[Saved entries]
=== Begin Enclosure ===

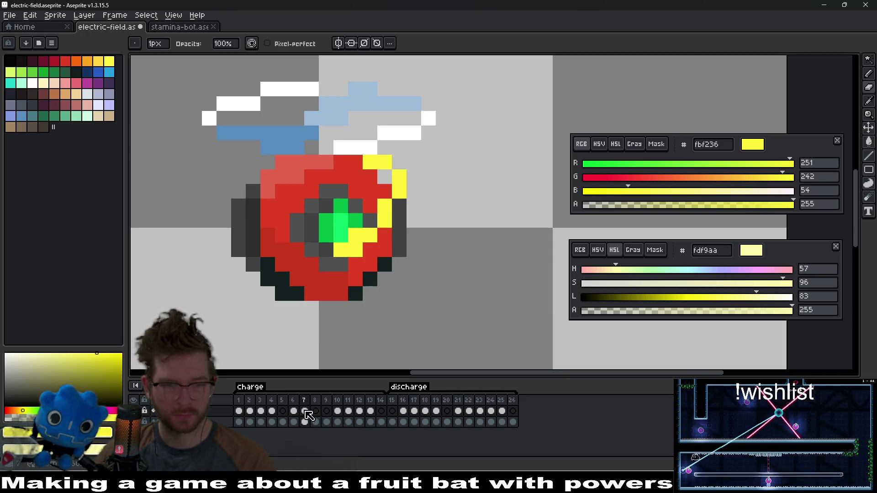
- On frame 8, draw a yellow arc along the orb's bottom and right side, erasing stray bottom pixels
left_click(315, 410)
key("b")
left_click(302, 283)
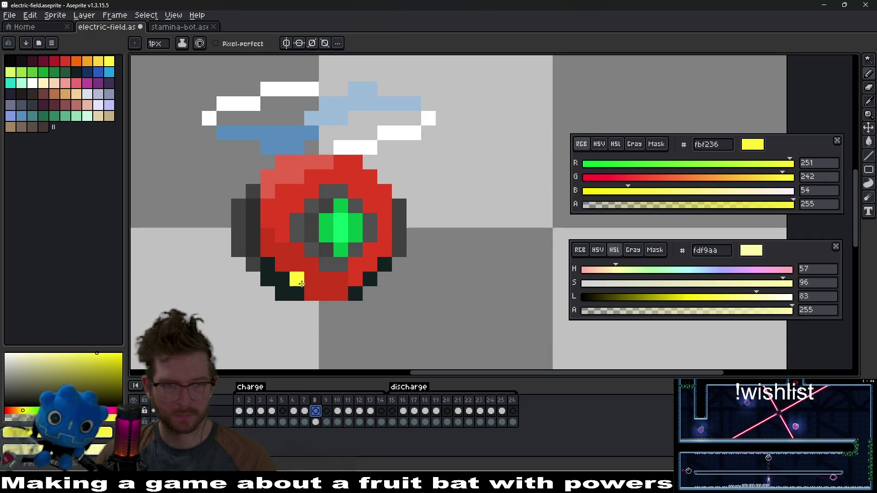
mouse_move(309, 286)
left_mouse_down()
mouse_move(357, 264)
mouse_move(379, 216)
left_mouse_up()
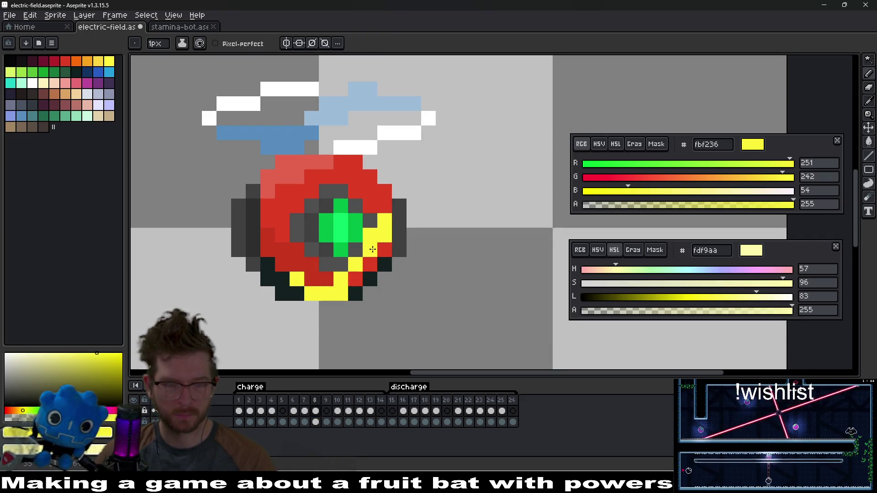
key("e")
left_click(341, 293)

=== End Enclosure ===

Problem to solve :: Nothing but the lines from the line containing "left_click(315, 410)" through the end of the records belongs in the answer, written out exactly, both ends included, without pictures.

Written solution ::
left_click(315, 410)
key("b")
left_click(302, 283)
mouse_move(309, 286)
left_mouse_down()
mouse_move(357, 264)
mouse_move(379, 216)
left_mouse_up()
key("e")
left_click(341, 293)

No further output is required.